In this scenario, a true organic intellectual like Pep Guardiola, a wizard of sporting techniques, who blends the rules of life with self-satisfied skill and the rules of life with strategic plans based on a reflective career and a better culture confuse what allows them languages. and relationship as head of state, he becomes a force in his own right, finding justification only in distant possessions, such as the Saudi princes who control Manchester City, who are seeking a prophet and a not of the executor. Chinese Suning, Inter’s property, are more similar to the new calculation managers. At the moment they are trying to balance planned investment in European sport with the constraints that government officials in Beijing have suddenly imposed, blocking any desire to diversify into active groups abroad. For this reason they prefer administrative management over competitive management, and after winning but showy coaches like Conte they have reverted to a profile in training, like Inzaghi, accustomed to Claudio Lotito’s Sparagino regime at Lazio.
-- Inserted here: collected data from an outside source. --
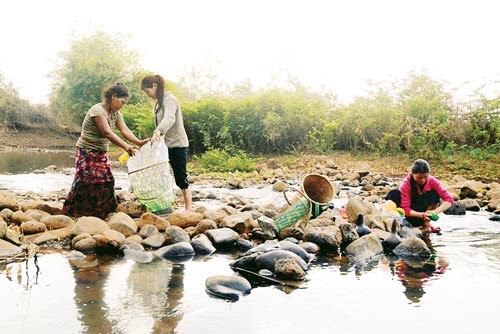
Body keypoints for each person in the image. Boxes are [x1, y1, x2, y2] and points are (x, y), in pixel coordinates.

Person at [62, 83, 150, 218]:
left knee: (107, 181)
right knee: (85, 181)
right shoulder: (97, 111)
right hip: (87, 151)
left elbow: (124, 130)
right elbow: (107, 132)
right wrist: (126, 147)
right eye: (122, 102)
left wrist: (138, 142)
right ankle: (73, 212)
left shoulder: (116, 114)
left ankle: (101, 213)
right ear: (114, 97)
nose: (122, 105)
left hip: (101, 152)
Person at [141, 74, 192, 211]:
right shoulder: (158, 102)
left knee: (180, 176)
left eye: (148, 92)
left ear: (155, 86)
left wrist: (158, 131)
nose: (148, 95)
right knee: (162, 174)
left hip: (178, 144)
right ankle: (167, 203)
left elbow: (170, 118)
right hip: (165, 146)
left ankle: (189, 208)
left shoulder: (170, 99)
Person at [386, 159, 454, 233]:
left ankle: (426, 226)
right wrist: (421, 215)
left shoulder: (432, 181)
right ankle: (399, 224)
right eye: (419, 178)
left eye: (425, 177)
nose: (423, 180)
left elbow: (449, 199)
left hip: (424, 216)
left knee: (434, 194)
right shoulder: (406, 183)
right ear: (412, 174)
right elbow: (405, 209)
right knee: (394, 193)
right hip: (408, 216)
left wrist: (435, 212)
Now, however, the Moneyball paradigm looms for everything: How does digital prediction apply to football trends? Which profiles of coaches as well as players become functional for standardizing the variables that the algorithm can calculate? We are at a juncture not dissimilar to one that also begs politics: In the age of big data, which party is it? And which leader becomes active? Melonie or Shlain? Football seems ahead: it is consuming the myths of the individual party of Jurgen Klopp and Pep Guardiola and sees shared managers building communities like young Roberto De Zerbi or Alessio Dionici, for example. In the background an old saying of a grandfather who goes out on the twilight road like Jose Mourinho which says: Those who only know about football know nothing about football. But does Chat GPT only know about football?